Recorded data
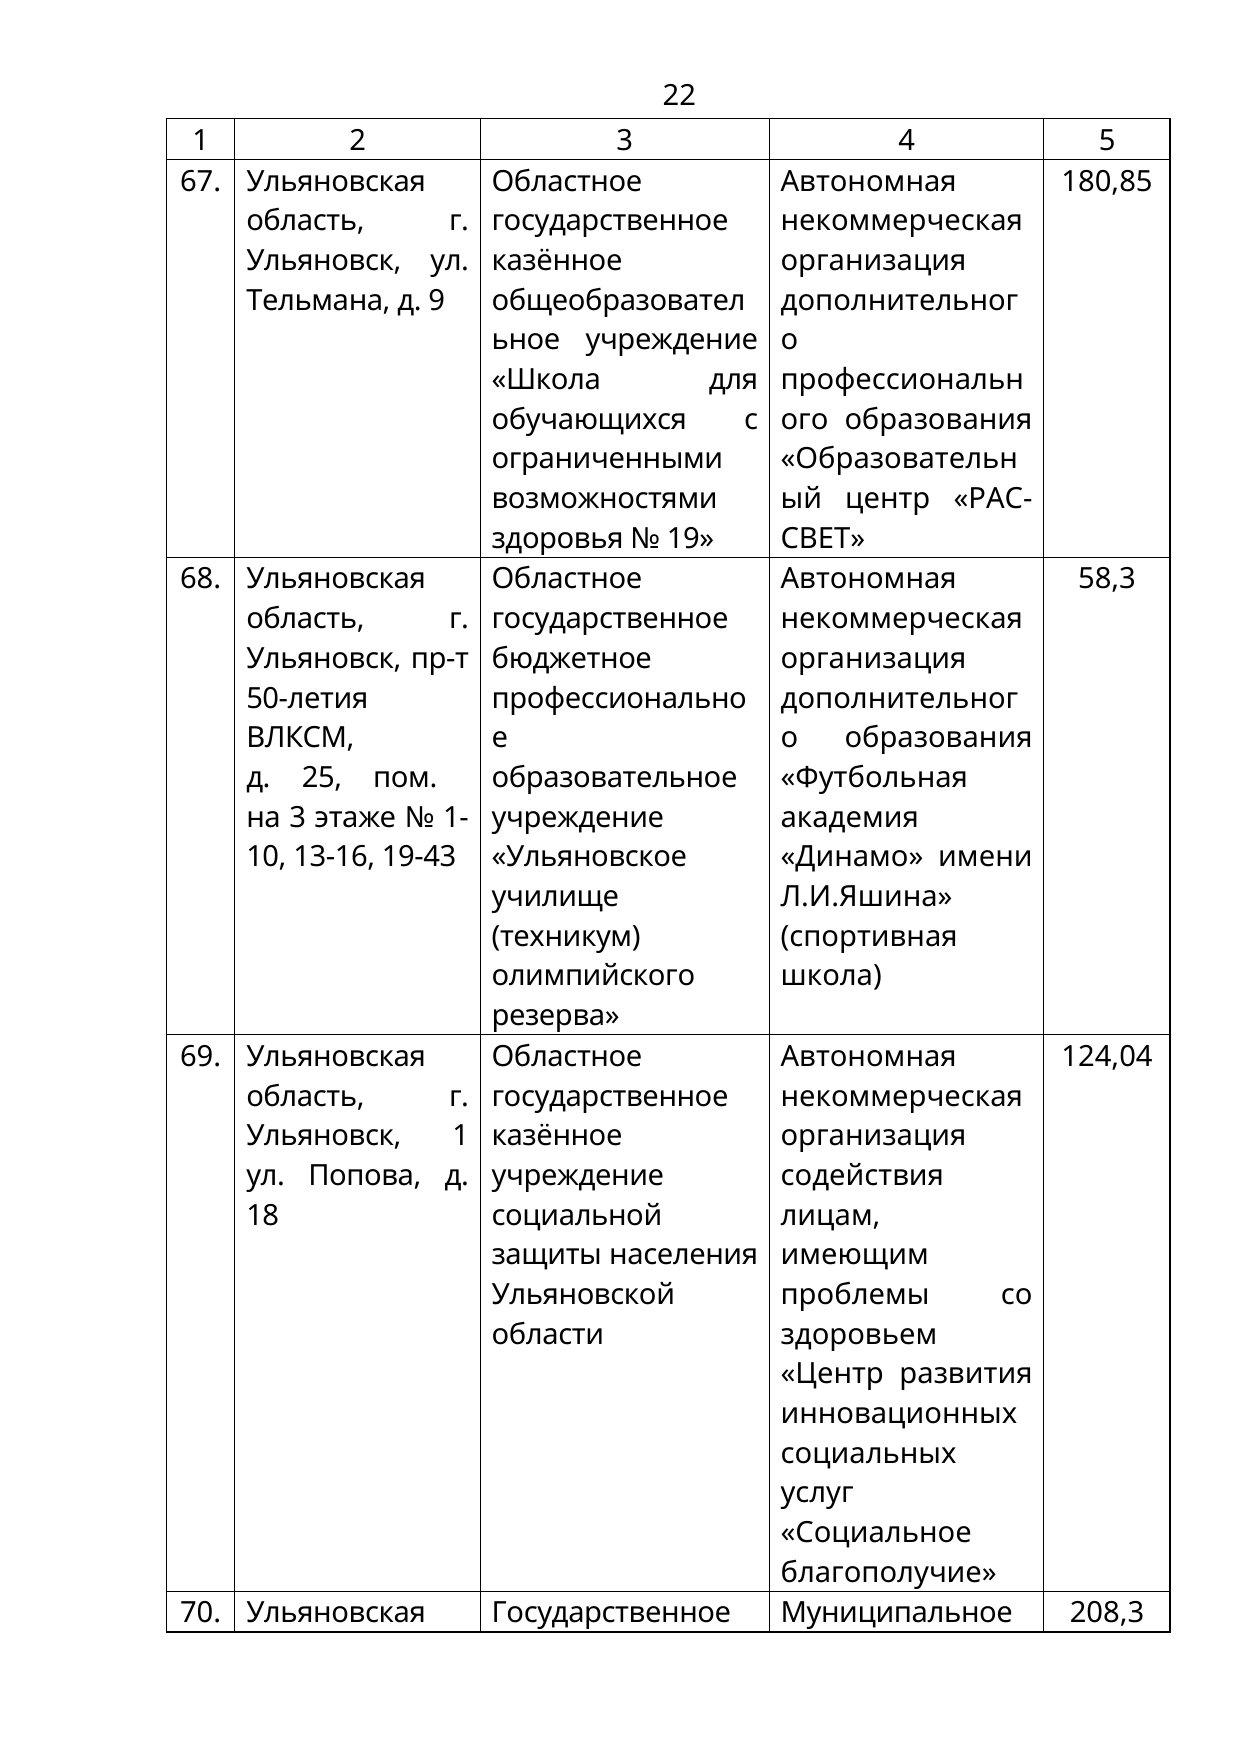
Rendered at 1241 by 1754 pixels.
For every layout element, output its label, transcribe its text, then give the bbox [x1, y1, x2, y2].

table_header 2 [235, 119, 480, 159]
table_cell Автономная некоммерческая организация содействия лицам, имеющим проблемы со здоровьем «Центр развития инновационных социальных услуг «Социальное благополучие» [770, 1035, 1043, 1591]
table_cell Ульяновская область, г. Ульяновск, 1 ул. Попова, д. 18 [235, 1035, 480, 1591]
table_cell Областное государственное казённое учреждение социальной защиты населения Ульяновской области [481, 1035, 769, 1591]
table_cell Областное государственное бюджетное профессиональное образовательное учреждение «Ульяновское училище (техникум) олимпийского резерва» [481, 558, 769, 1034]
table_cell Ульяновская область, г. Ульяновск, ул. Тельмана, д. 9 [235, 160, 480, 557]
table_cell 69. [167, 1035, 234, 1591]
table_cell 180,85 [1044, 160, 1169, 557]
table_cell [235, 1592, 480, 1631]
table_header 3 [481, 119, 769, 159]
table_header 4 [770, 119, 1043, 159]
table_cell 208,3 [1044, 1592, 1169, 1631]
table_cell Автономная некоммерческая организация дополнительного профессионального образования «Образовательный центр «РАС-СВЕТ» [770, 160, 1043, 557]
table_header 5 [1044, 119, 1169, 159]
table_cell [770, 1592, 1043, 1631]
table_cell 124,04 [1044, 1035, 1169, 1591]
table_cell 70. [167, 1592, 234, 1631]
table_cell Автономная некоммерческая организация дополнительного образования «Футбольная академия «Динамо» имени Л.И.Яшина» (спортивная школа) [770, 558, 1043, 1034]
table_cell Областное государственное казённое общеобразовательное учреждение «Школа для обучающихся с ограниченными возможностями здоровья № 19» [481, 160, 769, 557]
table_cell 67. [167, 160, 234, 557]
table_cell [481, 1592, 769, 1631]
table_cell 68. [167, 558, 234, 1034]
table_cell 58,3 [1044, 558, 1169, 1034]
table_header 1 [167, 119, 234, 159]
table_cell Ульяновская область, г. Ульяновск, пр-т 50-летия ВЛКСМ, д. 25, пом. на 3 этаже № 1-10, 13-16, 19-43 [235, 558, 480, 1034]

WHAT YOU HAVE TO DO
Look through the entries above; copy every line holding the string "область".

ANSWER TO THIS PROBLEM
table_cell Ульяновская область, г. Ульяновск, 1 ул. Попова, д. 18 [235, 1035, 480, 1591]
table_cell Ульяновская область, г. Ульяновск, ул. Тельмана, д. 9 [235, 160, 480, 557]
table_cell Ульяновская область, г. Ульяновск, пр-т 50-летия ВЛКСМ, д. 25, пом. на 3 этаже № 1-10, 13-16, 19-43 [235, 558, 480, 1034]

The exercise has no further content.